Re: what is the initial value of arrays of object

From:
zerg <zerg@zerg.org>
Newsgroups:
comp.lang.java.programmer
Date:
Fri, 26 Sep 2008 17:26:36 -0400
Message-ID:
<gbjk3b$32b$1@aioe.org>
Eric Sosman wrote:

George wrote:

I am using java 1.5.

class A{
A(){
}
A(int){
}
...
}

A[] a=new A[10];

For such an array, what is the initial value for each a[0]...a[9]?
null, null constructor, or something else?


    They are all null. (I don't know what you mean by "null
constructor;" it's a term I've never seen before.)


Probably the no-argument constructor.

It occurs to me that it might be somewhat-useful if Java added some
syntax (which wouldn't break source compatibility, I don't think) as a
shortcut for constructing multidimensional arrays and for initializing
arrays with all-identical elements other than zero, null, or false.

Proposed:

new X[x][y] -> an array of y X[] references, each pointing to a distinct
new X[x] instead of to null.

new X[x]() -> an array of x X references, each pointing to a distinct
new X().

new prim[x](value) -> an array of the appropriate primitive type, each
cell assigned the specified value (e.g. new int[10](1) would produce an
array of ten ints with the value 1 instead of the normal 0; new int[10]
would still produce an array of ten zeros of course).
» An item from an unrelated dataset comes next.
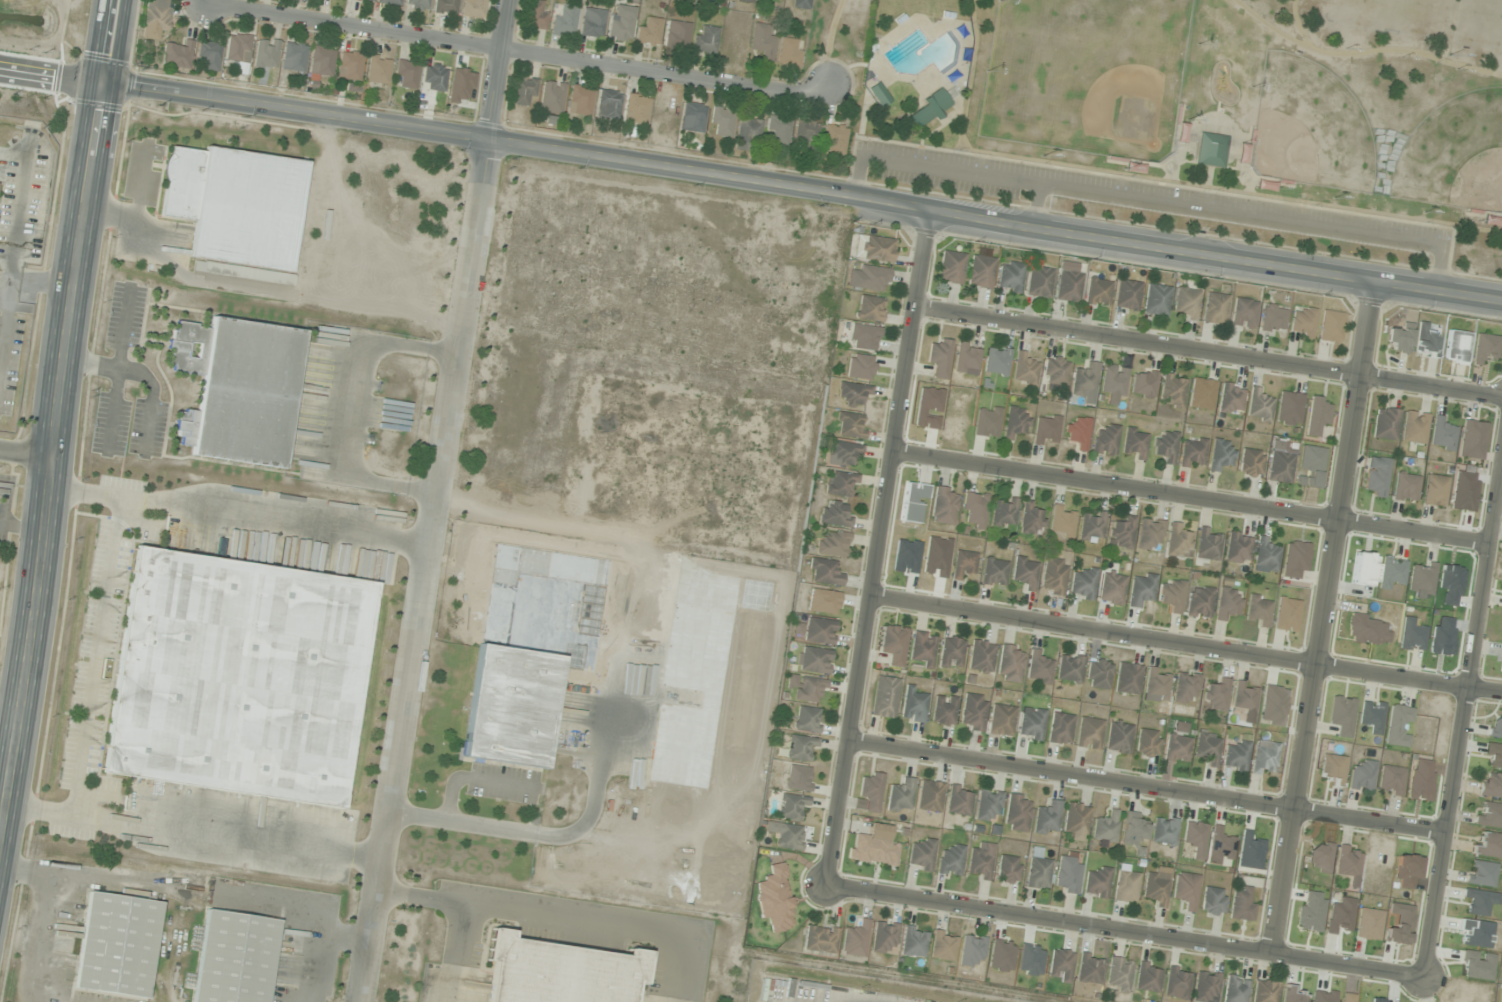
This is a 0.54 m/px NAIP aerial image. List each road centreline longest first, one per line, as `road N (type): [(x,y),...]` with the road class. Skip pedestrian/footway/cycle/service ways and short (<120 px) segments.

new X[x](arg1, arg2...) -> an array of x X references, each pointing to
a distinct new X(arg1, arg2...)

new X[x][y](arg) -> an array of y x[] references, each pointing to a
distinct new X[x](arg) instead of to null; essentially, a
two-dimensional x by y array of x*y new Xs all constructed with the same
arg.

The usual rules would apply vis-a-vis overload resolution of
constructors, narrowing conversions, and so forth; indeed, all of the
above (and their obvious generalizations for more dimensions) would just
be short forms for

foo = argument_expression;
X[] temp = new X[x];
for (int i = 0; i < x; ++i) {
     temp[i] = new X(foo);
}

and suchlike. (Argument expression assigned to a temporary so if it has
side effects, they only occur once.)

The obvious optimizations would apply when the array is of primitives or
strings and the construction argument value is known at compile time,
and its evaluation known to lack side effects. Then

new int[10](1)

is simply short for the array literal

{1, 1, 1, 1, 1, 1, 1, 1, 1, 1}

though it is perhaps a bit more readable (it's shorter, and the number
of 1s can be read off at a glance).

This sort of thing might not be used enough to justify the effort,
though, save perhaps for the not-infrequent case of initializing an
array of arrays with equal-sized subarrays (that is, making rectangular
two-dimensional arrays, or analogous structures in more dimensions).